Supplied material below:

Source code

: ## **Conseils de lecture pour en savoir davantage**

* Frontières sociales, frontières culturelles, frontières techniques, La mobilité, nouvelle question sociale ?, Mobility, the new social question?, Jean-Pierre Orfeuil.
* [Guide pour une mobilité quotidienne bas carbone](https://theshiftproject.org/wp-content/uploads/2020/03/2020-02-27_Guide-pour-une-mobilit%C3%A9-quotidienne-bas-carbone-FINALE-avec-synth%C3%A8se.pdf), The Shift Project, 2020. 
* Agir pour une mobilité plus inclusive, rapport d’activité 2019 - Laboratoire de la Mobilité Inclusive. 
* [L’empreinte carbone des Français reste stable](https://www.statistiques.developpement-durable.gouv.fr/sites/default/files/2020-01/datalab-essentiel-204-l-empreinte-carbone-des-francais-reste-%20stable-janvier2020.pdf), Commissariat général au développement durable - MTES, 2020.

End of Supplied material.

**Exercise:** Retype the rows above word for word, keeping every character, link and line break.

**Solution to this exercise:**
Source code

: ## **Conseils de lecture pour en savoir davantage**

* Frontières sociales, frontières culturelles, frontières techniques, La mobilité, nouvelle question sociale ?, Mobility, the new social question?, Jean-Pierre Orfeuil.
* [Guide pour une mobilité quotidienne bas carbone](https://theshiftproject.org/wp-content/uploads/2020/03/2020-02-27_Guide-pour-une-mobilit%C3%A9-quotidienne-bas-carbone-FINALE-avec-synth%C3%A8se.pdf), The Shift Project, 2020. 
* Agir pour une mobilité plus inclusive, rapport d’activité 2019 - Laboratoire de la Mobilité Inclusive. 
* [L’empreinte carbone des Français reste stable](https://www.statistiques.developpement-durable.gouv.fr/sites/default/files/2020-01/datalab-essentiel-204-l-empreinte-carbone-des-francais-reste-%20stable-janvier2020.pdf), Commissariat général au développement durable - MTES, 2020.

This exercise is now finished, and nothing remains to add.